Contrary to a SIF, there will be no need for CSSF approval for the creation and launch of a RAIF and, similarly, no authorisation will be required from any supervisory authority in the event of changes to a RAIF’s constitutional documents, information documents or other documents governing the functioning of the RAIF. Investors in a RAIF will thus not have the benefit of the increased investor protection which the supervision by a supervisory authority entails, as is the case with the SIF, but the timeframe within which a RAIF can be set up and launched will be more attractive from a time-to-market perspective.

Because the RAIF is an AIF managed by an authorised AIFM (based in Luxembourg or in another EU Member State), the AIFM will ensure that the RAIF complies with all requirements of the AIFMD. Indirect supervision of the RAIF is therefore ensured through the supervision performed on its AIFM by the latter’s supervisory authority.

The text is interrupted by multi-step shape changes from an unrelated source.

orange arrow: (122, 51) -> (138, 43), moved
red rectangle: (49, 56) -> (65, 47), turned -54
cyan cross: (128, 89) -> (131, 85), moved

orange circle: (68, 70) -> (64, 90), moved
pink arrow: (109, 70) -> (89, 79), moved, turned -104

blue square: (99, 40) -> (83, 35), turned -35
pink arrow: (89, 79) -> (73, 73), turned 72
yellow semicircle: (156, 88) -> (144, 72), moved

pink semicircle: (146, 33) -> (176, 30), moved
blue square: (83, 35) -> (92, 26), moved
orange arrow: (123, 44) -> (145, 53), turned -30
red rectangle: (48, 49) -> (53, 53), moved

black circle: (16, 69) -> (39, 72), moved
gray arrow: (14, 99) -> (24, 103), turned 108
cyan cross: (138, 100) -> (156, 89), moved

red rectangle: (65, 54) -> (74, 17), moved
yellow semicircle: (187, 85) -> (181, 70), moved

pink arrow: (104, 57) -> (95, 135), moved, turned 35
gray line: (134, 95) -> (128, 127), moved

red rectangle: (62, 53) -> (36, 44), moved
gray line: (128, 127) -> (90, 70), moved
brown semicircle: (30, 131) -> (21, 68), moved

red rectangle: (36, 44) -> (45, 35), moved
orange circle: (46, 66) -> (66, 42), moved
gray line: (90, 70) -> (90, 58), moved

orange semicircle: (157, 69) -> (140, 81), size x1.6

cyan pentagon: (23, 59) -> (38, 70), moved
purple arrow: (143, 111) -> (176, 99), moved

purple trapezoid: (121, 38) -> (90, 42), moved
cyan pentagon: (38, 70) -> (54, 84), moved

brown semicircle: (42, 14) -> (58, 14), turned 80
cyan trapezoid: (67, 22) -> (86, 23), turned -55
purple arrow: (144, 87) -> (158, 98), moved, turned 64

In all other respects, the RAIF will have the same characteristics as a SIF-AIF, notably as regards the various different legal forms (corporate and contractual) which are available, no limitation as regards eligible assets or investment policies, the possibility to have multiple compartments and multiple classes, flexible subscription, redemption and distribution features and the tax regime of the taxe d’abonnement at the 0.01% rate (or nil rate in certain circumstances).

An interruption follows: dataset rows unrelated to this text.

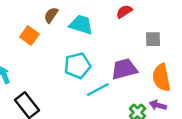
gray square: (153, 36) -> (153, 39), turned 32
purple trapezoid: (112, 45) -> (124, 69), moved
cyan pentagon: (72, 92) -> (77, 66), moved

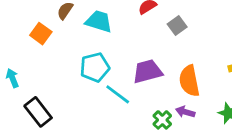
gray square: (153, 39) -> (177, 25), moved, turned -35
cyan line: (98, 90) -> (118, 94), turned 65

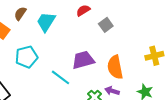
cyan trapezoid: (99, 21) -> (46, 22), turned -75
cyan pentagon: (95, 67) -> (26, 57), moved

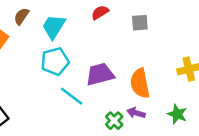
gray square: (106, 25) -> (140, 23), moved, turned 32
cyan pentagon: (26, 57) -> (55, 61), moved

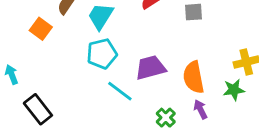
purple arrow: (136, 113) -> (200, 109), moved, turned 48
green star: (177, 114) -> (234, 90), moved, turned -30

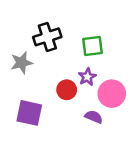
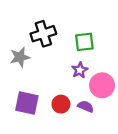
red circle: (67, 90) -> (61, 104), moved

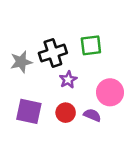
black cross: (43, 34) -> (53, 53), moved
purple star: (80, 70) -> (68, 80), moved

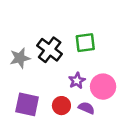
black cross: (53, 53) -> (50, 50), turned -35
purple star: (68, 80) -> (77, 81), moved

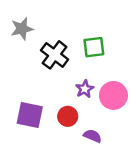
gray star: (20, 58) -> (22, 29), moved
purple semicircle: (86, 108) -> (93, 136), moved

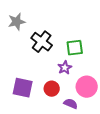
green square: (94, 47) -> (75, 48), moved
pink circle: (113, 95) -> (87, 87), moved

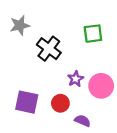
green square: (75, 48) -> (93, 34), moved
pink circle: (87, 87) -> (101, 86), moved

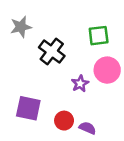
pink circle: (101, 86) -> (107, 70), moved
red circle: (60, 103) -> (64, 121), moved

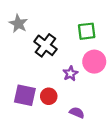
gray star: (21, 27) -> (18, 24), turned -30
red circle: (64, 121) -> (49, 96), moved

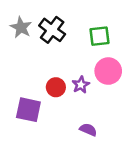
black cross: (45, 45) -> (52, 30), moved
red circle: (49, 96) -> (56, 87), moved

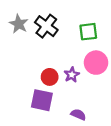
purple square: (28, 110) -> (42, 100), moved

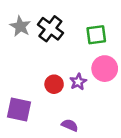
purple square: (42, 100) -> (19, 110), moved
purple semicircle: (78, 114) -> (70, 125), moved

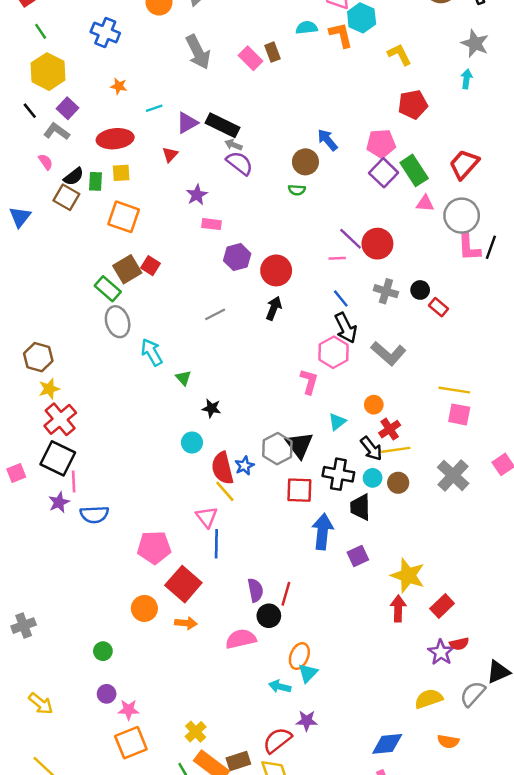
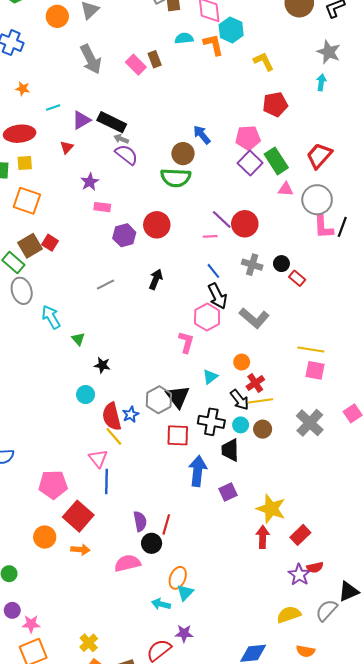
green semicircle: (297, 190) -> (176, 178), size x2.0
red circle: (276, 270) -> (157, 225), moved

If a RAIF restricts its investment policy in its constitutive documents to investments in risk capital, it is not required to operate under the principle of risk spreading and it will be subject to the same tax regime that currently applies to SICARs. (2)

As the RAIF is an AIF managed by an authorised AIFM, it will have the benefit of the European passport granted by the AIFM Directive for marketing to professional investors in the EU.

Assuming the legislative process will take approximately six months, it can be expected that this new type of AIF will be available over the course of Q2 in 2016.